The reason for the administration’s restraint was its addiction to the “signaling theory,” which proved so pernicious in Vietnam. The key decision a president makes is whether or not to use force. But once having made it, he should not do so half-heartedly.

The signaling approach does the exact opposite: It selects military targets not decisive in themselves as a warning of more drastic measures to follow. But an adversary is more likely to interpret restraint as a reluctance to run risks, and so long as the military response is endurable, he has an incentive to wait for the next move. Such a pinprick approach usually generates incentives opposite to the intention; gradual escalation becomes more likely. When the smoke lifted in Iraq, it became apparent that the box into which we claimed to have put Hussein suddenly included the former safe haven.

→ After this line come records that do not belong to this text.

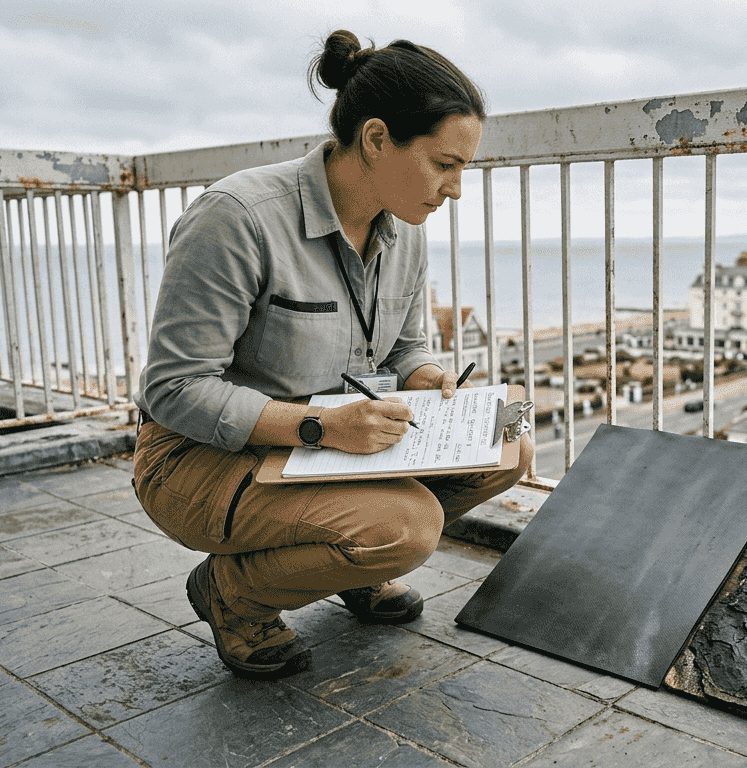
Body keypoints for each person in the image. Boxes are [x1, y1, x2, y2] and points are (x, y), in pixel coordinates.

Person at [132, 31, 531, 680]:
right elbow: (174, 389)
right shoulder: (237, 218)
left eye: (464, 169)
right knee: (408, 528)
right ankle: (233, 596)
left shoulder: (403, 229)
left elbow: (404, 345)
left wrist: (426, 374)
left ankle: (351, 563)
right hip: (199, 456)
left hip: (327, 446)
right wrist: (318, 426)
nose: (456, 189)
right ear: (376, 139)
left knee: (507, 448)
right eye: (444, 164)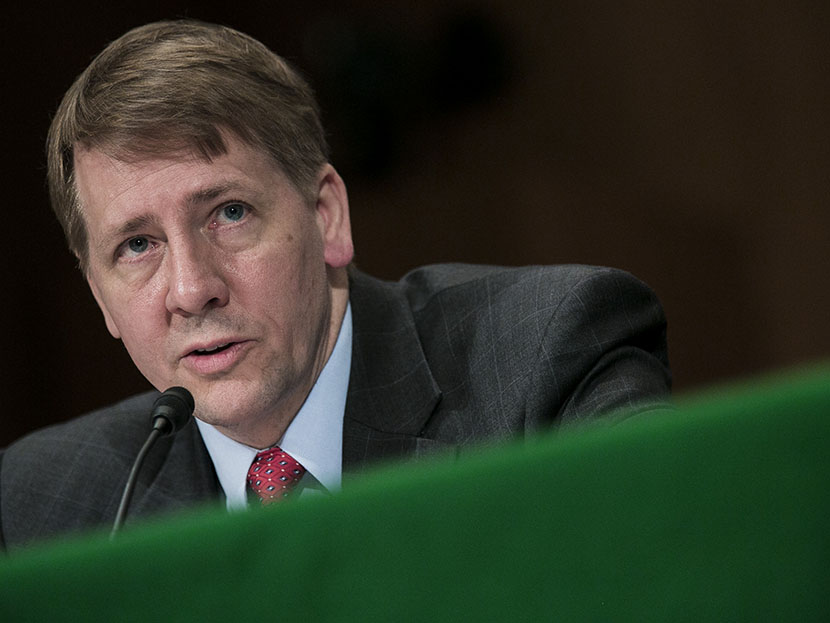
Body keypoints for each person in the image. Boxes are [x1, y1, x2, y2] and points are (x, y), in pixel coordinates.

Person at [0, 20, 671, 551]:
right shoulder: (38, 504)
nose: (191, 288)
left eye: (229, 213)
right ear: (99, 295)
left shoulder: (547, 358)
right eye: (138, 245)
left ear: (327, 216)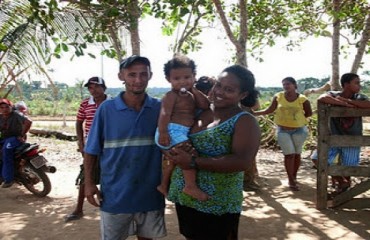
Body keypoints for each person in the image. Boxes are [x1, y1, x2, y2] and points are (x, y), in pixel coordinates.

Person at [167, 65, 261, 240]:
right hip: (186, 197)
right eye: (218, 85)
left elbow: (242, 161)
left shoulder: (244, 121)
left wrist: (193, 162)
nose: (219, 92)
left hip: (217, 201)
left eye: (229, 89)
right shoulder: (200, 111)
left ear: (243, 95)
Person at [83, 55, 167, 240]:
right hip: (115, 195)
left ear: (150, 75)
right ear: (121, 76)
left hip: (150, 193)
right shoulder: (106, 109)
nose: (138, 80)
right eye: (132, 75)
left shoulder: (159, 108)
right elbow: (91, 150)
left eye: (143, 74)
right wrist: (89, 183)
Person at [155, 55, 210, 201]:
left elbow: (205, 105)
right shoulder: (171, 96)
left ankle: (163, 185)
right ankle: (190, 186)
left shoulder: (191, 95)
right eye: (177, 79)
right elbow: (164, 113)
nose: (183, 81)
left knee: (174, 160)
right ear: (169, 79)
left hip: (179, 132)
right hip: (171, 131)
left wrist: (195, 90)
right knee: (189, 155)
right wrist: (163, 132)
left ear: (194, 77)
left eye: (187, 77)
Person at [254, 77, 312, 191]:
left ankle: (294, 176)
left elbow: (308, 113)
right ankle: (291, 179)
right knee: (289, 154)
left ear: (295, 85)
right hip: (283, 130)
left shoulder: (302, 99)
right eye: (284, 84)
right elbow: (270, 110)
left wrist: (296, 119)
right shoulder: (278, 96)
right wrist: (254, 113)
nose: (286, 86)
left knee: (297, 153)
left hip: (299, 130)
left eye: (288, 84)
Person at [64, 76, 109, 222]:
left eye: (96, 86)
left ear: (104, 87)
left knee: (109, 176)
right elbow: (79, 123)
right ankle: (78, 210)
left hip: (109, 146)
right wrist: (81, 143)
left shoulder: (112, 103)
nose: (93, 90)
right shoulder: (85, 104)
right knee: (86, 175)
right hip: (91, 146)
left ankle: (108, 208)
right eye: (90, 87)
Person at [318, 73, 370, 194]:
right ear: (346, 84)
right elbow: (321, 98)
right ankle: (341, 182)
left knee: (349, 168)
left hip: (353, 139)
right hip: (333, 138)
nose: (359, 85)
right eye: (356, 83)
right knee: (317, 159)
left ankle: (343, 193)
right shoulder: (333, 95)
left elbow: (368, 104)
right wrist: (344, 104)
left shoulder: (360, 97)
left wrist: (346, 100)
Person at [0, 98, 32, 188]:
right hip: (5, 138)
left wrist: (22, 134)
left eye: (6, 107)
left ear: (11, 107)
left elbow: (28, 121)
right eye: (2, 107)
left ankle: (9, 179)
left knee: (6, 151)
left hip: (15, 138)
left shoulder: (16, 114)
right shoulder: (0, 117)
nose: (4, 109)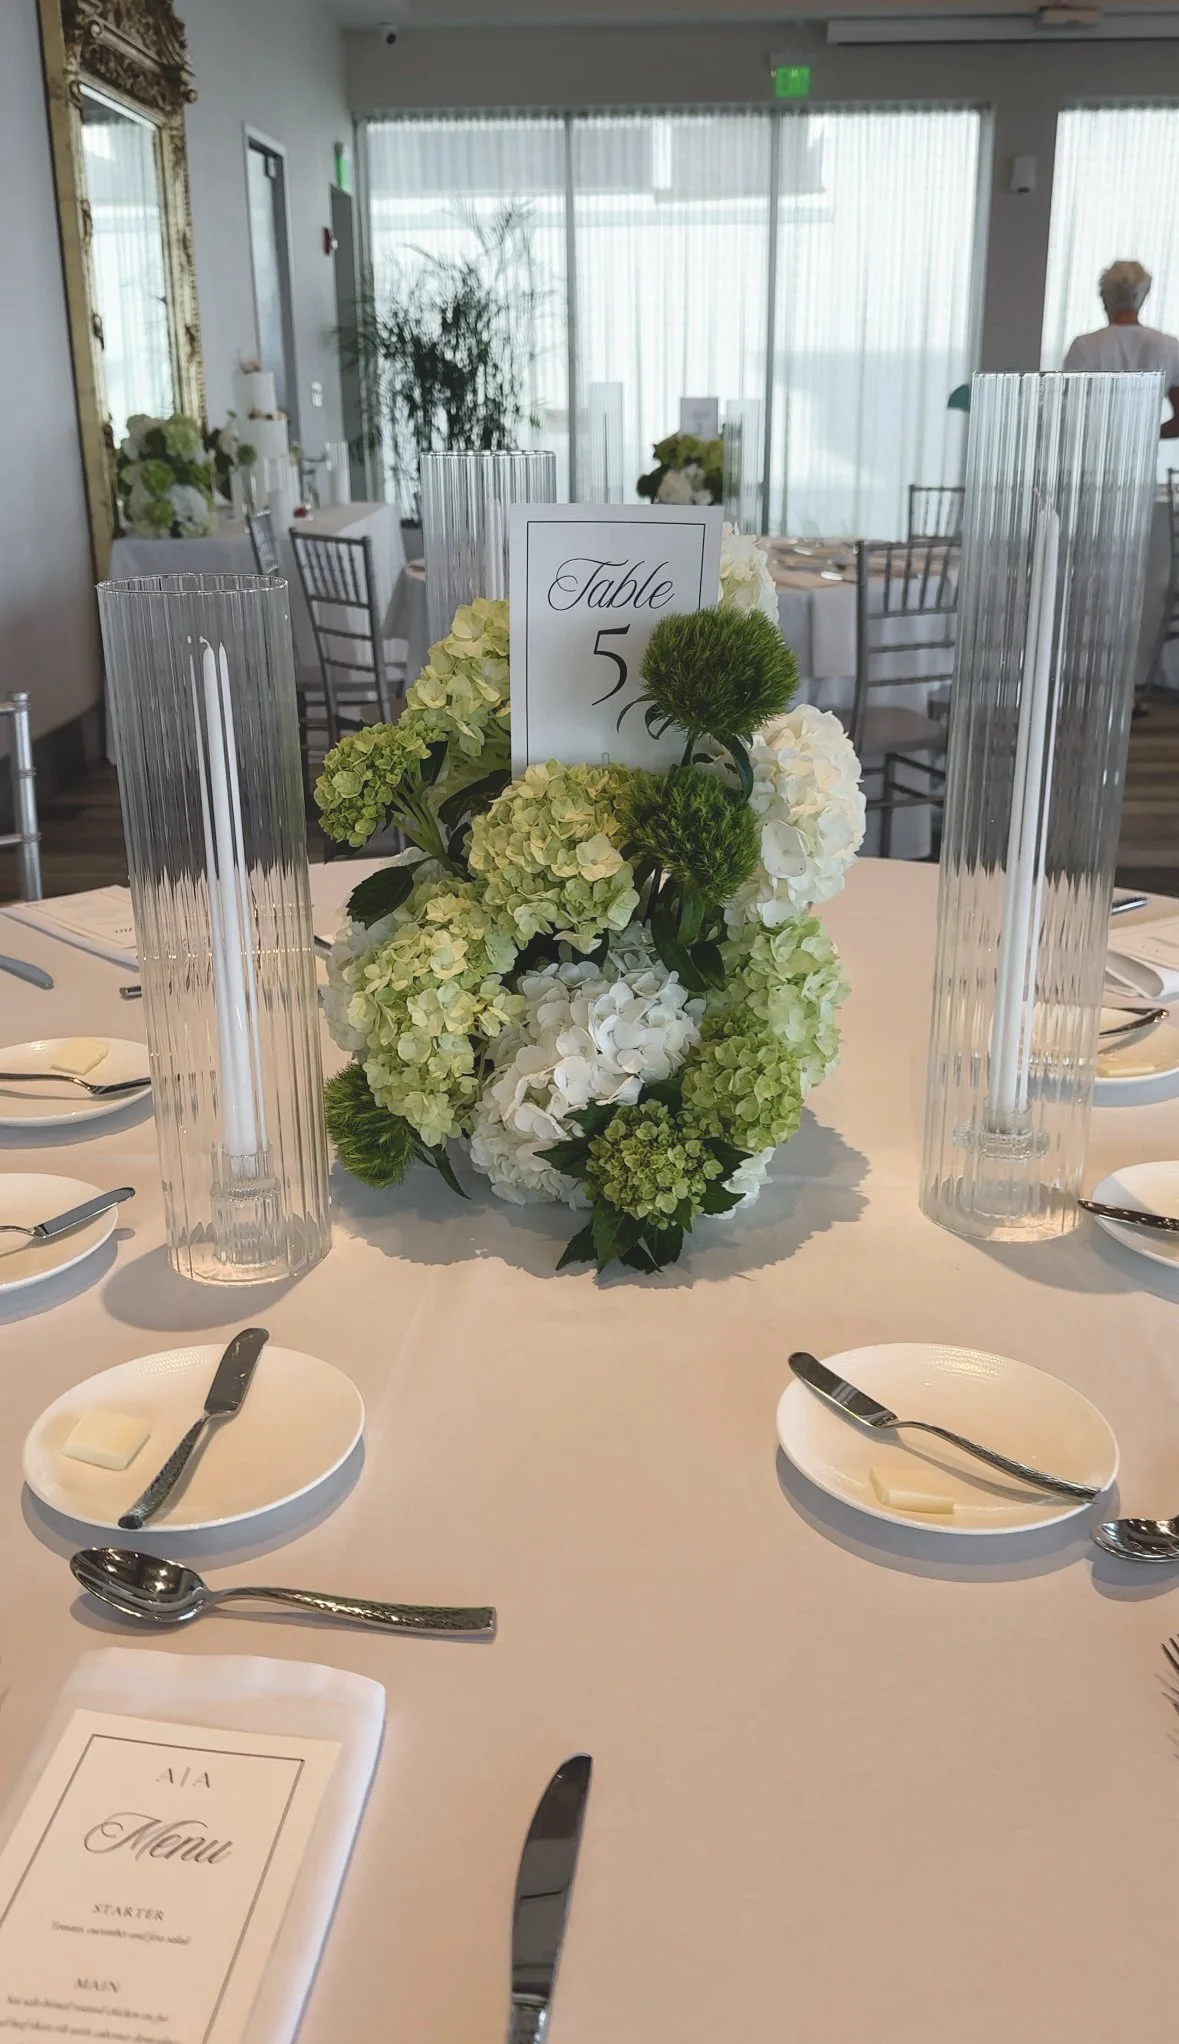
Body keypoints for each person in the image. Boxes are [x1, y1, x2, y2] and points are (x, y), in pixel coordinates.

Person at [1063, 260, 1179, 438]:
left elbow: (1067, 414)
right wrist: (1142, 438)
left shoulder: (1084, 346)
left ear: (1104, 298)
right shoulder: (1169, 346)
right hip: (1143, 460)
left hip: (1091, 456)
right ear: (1142, 296)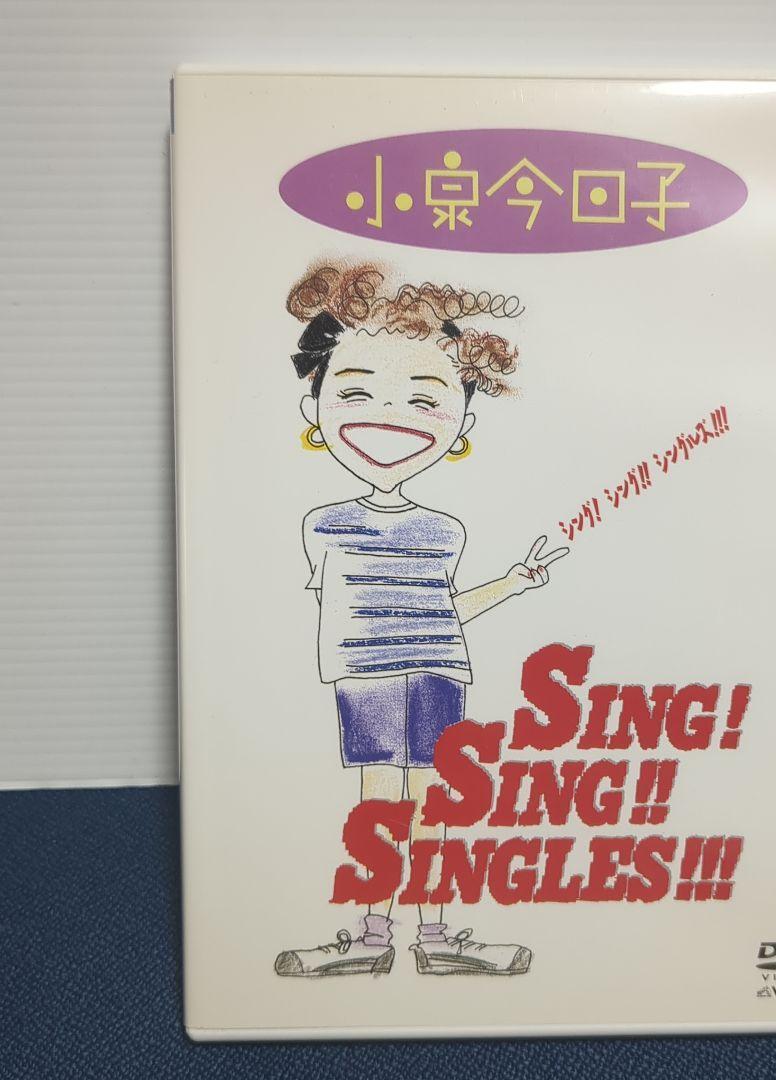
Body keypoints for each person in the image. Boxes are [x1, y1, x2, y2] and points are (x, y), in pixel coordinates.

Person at [273, 263, 567, 977]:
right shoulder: (323, 525)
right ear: (315, 408)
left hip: (438, 670)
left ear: (461, 423)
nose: (389, 416)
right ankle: (373, 938)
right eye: (355, 392)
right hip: (366, 675)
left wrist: (513, 583)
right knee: (381, 800)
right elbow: (333, 606)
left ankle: (435, 936)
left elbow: (445, 611)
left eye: (424, 399)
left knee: (435, 804)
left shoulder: (443, 530)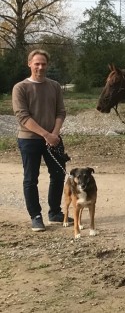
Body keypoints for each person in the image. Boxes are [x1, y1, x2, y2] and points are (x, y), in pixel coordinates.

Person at [12, 49, 68, 231]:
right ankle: (36, 216)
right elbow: (23, 116)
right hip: (29, 140)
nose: (40, 67)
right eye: (37, 63)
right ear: (30, 64)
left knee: (59, 175)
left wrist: (55, 134)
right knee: (31, 178)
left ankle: (55, 213)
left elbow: (61, 112)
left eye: (43, 63)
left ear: (47, 65)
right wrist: (46, 134)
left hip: (53, 138)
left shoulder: (54, 86)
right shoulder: (20, 88)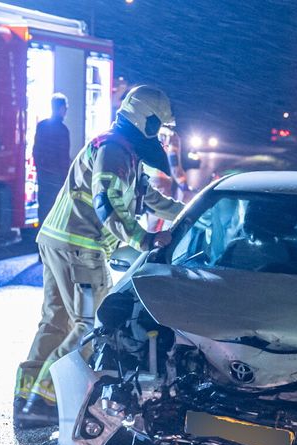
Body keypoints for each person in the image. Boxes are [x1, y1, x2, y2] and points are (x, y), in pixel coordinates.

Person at [15, 85, 185, 427]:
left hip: (57, 240)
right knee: (92, 326)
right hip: (81, 247)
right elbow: (107, 205)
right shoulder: (114, 151)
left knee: (55, 322)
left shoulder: (119, 147)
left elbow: (146, 196)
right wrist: (145, 239)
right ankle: (45, 400)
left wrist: (191, 213)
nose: (164, 137)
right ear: (146, 121)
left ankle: (26, 399)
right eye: (161, 128)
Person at [32, 93, 70, 225]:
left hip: (44, 174)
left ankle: (40, 234)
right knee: (56, 206)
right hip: (57, 176)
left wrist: (40, 168)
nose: (66, 111)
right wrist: (66, 177)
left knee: (43, 205)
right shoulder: (63, 130)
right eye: (66, 108)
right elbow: (63, 156)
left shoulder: (42, 126)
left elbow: (36, 150)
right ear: (61, 109)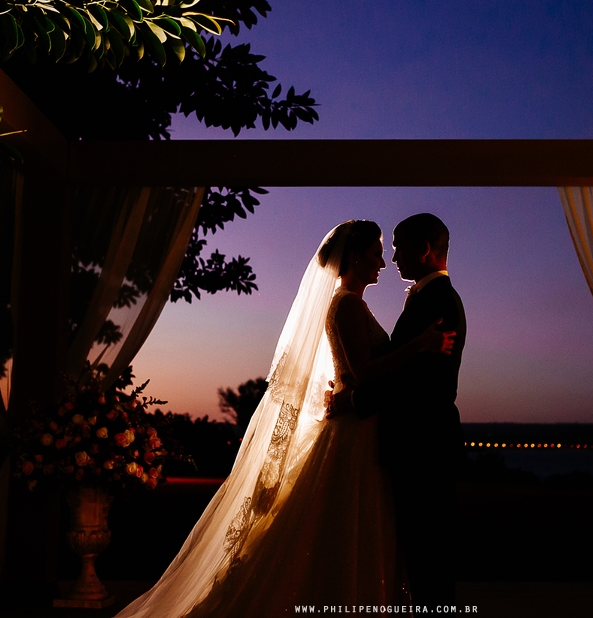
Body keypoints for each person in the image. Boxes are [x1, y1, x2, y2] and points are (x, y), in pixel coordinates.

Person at [115, 220, 453, 618]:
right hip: (355, 432)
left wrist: (347, 391)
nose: (383, 261)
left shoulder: (351, 304)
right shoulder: (347, 304)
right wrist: (419, 346)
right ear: (354, 257)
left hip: (361, 424)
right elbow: (364, 373)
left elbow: (358, 372)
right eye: (376, 253)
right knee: (344, 526)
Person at [328, 213, 467, 607]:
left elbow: (418, 383)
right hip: (413, 445)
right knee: (418, 559)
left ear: (423, 250)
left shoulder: (438, 301)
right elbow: (390, 366)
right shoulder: (425, 297)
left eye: (397, 249)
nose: (391, 260)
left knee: (428, 560)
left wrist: (352, 400)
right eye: (383, 252)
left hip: (424, 446)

U.S. Gulf policy requires careful rethinking. We need to rebuild confidence in our purposes and capabilities in the Gulf. We must define a policy toward Iraq that relates our declared objective of overthrowing Hussein to our equally explicit commitment to the territorial integrity of the country. And if we find these irreconcilable, we will have to make a choice. We must relate our policy of isolating Iran to our European allies’ reluctance to follow such a course.

In short, we must either elevate “dual containment” from a slogan into a strategy or define a strategy we are capable of implementing.